The drawings below were from a beginner's drawing class.  We weren't trying to produce works of art; this class was about one thing: define by value, not by line.  The whole object of the class was to break us from the habit of delineating everything, doing everything like a cartoon.  We could only work in varying shades of graphite, and we had to utilize photographs.  We were like slow-motion, grayscale, human copy machines.  What a lousy experience.



But when that borefest was over, the semester arrived when I was finally allowed to mess with paint.  At first, it was really depressing; handling paint is a whole other ball game, especially after spending your life being comfortable with the control of a pencil.  But then I realized that painting was the opposite of the obsessive, high-detail nature of drawing:  you could fudge stuff.  Actually, you were EXPECTED to fudge stuff!
 
Painting class was one of those magic times, those rare moments when I felt like there was hope yet, that the future might be okay.  I look back and see it all with a glow.  If I'd known how things would end up, and where I'd be today, I would've (as my good friend Loyd once said) told somebody to take me out to a vacant lot somewhere and shoot me in the head.
 
But aside from the misery of the mediocrity and monotony of these times, I at least have two paintings that I display in my dining room.  One is of composer (who else) John Williams, conducting the main theme from Star Wars (the sheet music is actually an arrangement of the theme).  On a whim, I entered this painting into the Cal Art Expo in 2006, and it ended up being accepted and received some kind of award, whose title I can't remember.  It was a surreal experience, a.) taking the painting to Sacramento and leaving it there, and b.) going to the exhibit and seeing strangers walk up to it and stare at it.  Strange.

I got quite a lot of "mileage" from this painting.  It ended up being used for the Austin Wind Symphony's advertisements for their John Williams concert, and I even saw a photo online of a group of guys attending a music festival in Spain, all wearing t-shirts with this painting on its front.  Talk about surreal.
 
The other painting, the same size as the Williams portrait (24" by 36"), was of my wife Shannon.  The painting was created at the same time as the Williams one, and again, I have happy memories of sitting in my Springtime garage, listening to my music and knowing that I was on to something.

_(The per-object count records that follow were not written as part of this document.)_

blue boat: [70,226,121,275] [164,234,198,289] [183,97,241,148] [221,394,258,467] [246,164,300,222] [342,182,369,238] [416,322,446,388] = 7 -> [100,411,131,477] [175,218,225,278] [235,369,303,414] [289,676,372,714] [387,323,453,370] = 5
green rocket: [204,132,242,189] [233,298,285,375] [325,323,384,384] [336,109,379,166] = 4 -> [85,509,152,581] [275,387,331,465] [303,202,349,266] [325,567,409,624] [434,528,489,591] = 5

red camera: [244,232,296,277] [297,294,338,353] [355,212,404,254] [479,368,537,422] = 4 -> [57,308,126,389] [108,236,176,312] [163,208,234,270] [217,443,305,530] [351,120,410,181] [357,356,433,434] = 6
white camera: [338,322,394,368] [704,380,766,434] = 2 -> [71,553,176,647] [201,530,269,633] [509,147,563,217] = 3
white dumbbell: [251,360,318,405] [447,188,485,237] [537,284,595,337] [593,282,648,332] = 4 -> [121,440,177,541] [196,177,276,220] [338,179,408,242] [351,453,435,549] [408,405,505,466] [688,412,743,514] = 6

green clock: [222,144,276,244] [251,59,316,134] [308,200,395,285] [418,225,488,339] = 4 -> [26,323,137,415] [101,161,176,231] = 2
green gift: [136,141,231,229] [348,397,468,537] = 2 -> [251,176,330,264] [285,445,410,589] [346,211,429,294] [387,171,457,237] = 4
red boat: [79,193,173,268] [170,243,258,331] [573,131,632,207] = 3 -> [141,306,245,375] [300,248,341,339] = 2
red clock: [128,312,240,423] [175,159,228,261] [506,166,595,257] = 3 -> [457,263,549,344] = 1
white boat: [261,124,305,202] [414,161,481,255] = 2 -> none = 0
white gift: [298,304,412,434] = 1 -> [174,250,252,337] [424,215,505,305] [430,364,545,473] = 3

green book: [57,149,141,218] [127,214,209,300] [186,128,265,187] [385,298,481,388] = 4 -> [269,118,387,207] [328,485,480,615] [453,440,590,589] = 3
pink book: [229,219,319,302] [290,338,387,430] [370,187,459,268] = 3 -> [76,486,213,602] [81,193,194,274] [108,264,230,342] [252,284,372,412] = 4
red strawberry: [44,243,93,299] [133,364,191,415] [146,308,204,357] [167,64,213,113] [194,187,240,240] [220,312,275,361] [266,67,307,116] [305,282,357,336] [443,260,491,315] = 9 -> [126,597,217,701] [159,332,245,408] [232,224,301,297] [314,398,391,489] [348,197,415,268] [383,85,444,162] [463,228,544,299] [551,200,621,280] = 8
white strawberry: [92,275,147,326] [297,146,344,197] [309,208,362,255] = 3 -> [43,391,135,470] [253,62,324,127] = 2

These days, I don't get the chance to do much painting, or even drawing.  As I chugged along to pursue my art degree, the real world stepped in and I lost my job.  I had to quit school and ended up doing what I do now, which pays the bills.  It's not a happy story, and to tell you the truth, I don't care to talk about it anymore, or I might go outside and stand in the middle of the road, waiting for some reckless pick-up driver to come by.
 
I can remember clearly, during those positive times, thinking, "This is just too good.  It can't last much longer."  Well, often we doubt ourselves, but that was one time when I could've taken it to the bank.  Life does indeed suck.
 
These days, I spend pockets of time working on models, as most visitors to my blog know.  They don't take as long to complete as drawings, and don't have to be built in the garage, like my paintings.
 
This completes my demonstration.  Now back to lousy, exhausting, unfulfilling life as I know it. Y'all take care now.